NO! I don’t even have to shit on Santino. The face he’s making in his VS screen photo against Cody Rhodes says it all. It says “Hey, I’m a flaming goof who has no business holding a wrestling title.” I wish Cody Rhodes still carried paper bags – nay – I wish he carried plastic bags so he can put one around the head of Santino and cause him to die by asphyxiation. I refuse to even call this match because I was already spoiled earlier in the week and told Cody Rhodes loses, and I refuse to watch Santino Marella for as long as he doesn’t have a finishing move other than the COBRA. He makes a few jokes on the split screen that imply he has sex with the United States championship but they’re not funny.
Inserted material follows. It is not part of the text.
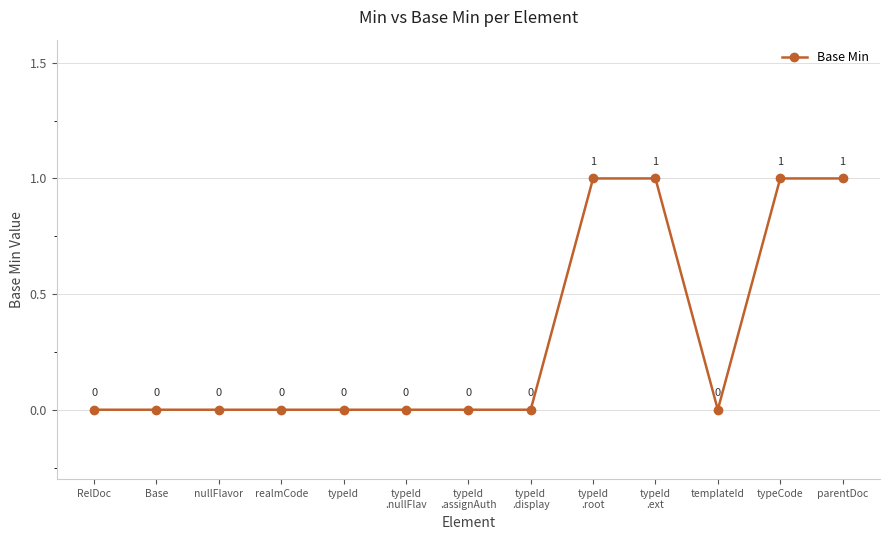

What is the label of the 7th point from the right?

typeId
.assignAuth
Nothing Santino does as a face will ever top Santino as a heel claiming that Goldust, Honkey Tonk Man and Roddy Piper are what happens when you do drugs while pregnant, wanting to wrestle Tom Hanks with AIDS in Philadelphia, Pennsylvania, stealing Jerry Lawler’s lunch after slapping him in the face, or telling Maria all sorts of lies so he can fuck her. THAT GUY was great. THIS GUY is a sack of shit. Michael Cole puts Booker on the spot and asks him what’s more prestigious – the US or Intercontinental Title. Booker tries to evade the question since his “I’m a WCW Guy” instincts probably makes him want to say the US title. But he also probably realizes Vince McMahon is listening to this so after some pushing he says it’s the “Intercontinental Belt.” If he had said US belt, I’m pretty sure Vince would have sodomized his wife.
Cody Rhodes jobs to the cobra. FUCK SANTINO AND IF YOU LIKE HIM FUCK YOU TOO. We get to watch Big Show get fired again.
It’s already time for Randy Orton vs. Sheamus. This match is going to go long then. I also have my money on interference towards the end by Alberto Del Rio and Sheamus. This is a decent match with great crowd reaction since both men are fan favorites. I think Orton is a little bit more popular than Sheamus though because most women want to fuck Randy Orton whereas most women don’t want to have sex with a ghost. I’m not going to move-for-move this match. Orton eventually sizes Sheamus up for the RKO but Sheamus defeats Orton with a roll-up reversal from an RKO attempt to get a clean win over The Viper (this was needed as Sheamus needs a lot of clean victories to legitimize himself as the World Heavyweight Champion). Orton is shocked and cannot believe he has lost – and props to WWE for not having interference by Alberto Del Rio and Chris Jericho. Sheamus and Orton stare down after the match and Orton extends his hand to Sheamus. Sheamus isn’t falling for it at first. Reluctantly he does.

Remember what Randy Orton said about “being a nice guy?”

THE RKO OUT OF NOWHERE!

Nice guys: They end up face down, ass up, and somebody’s bitch.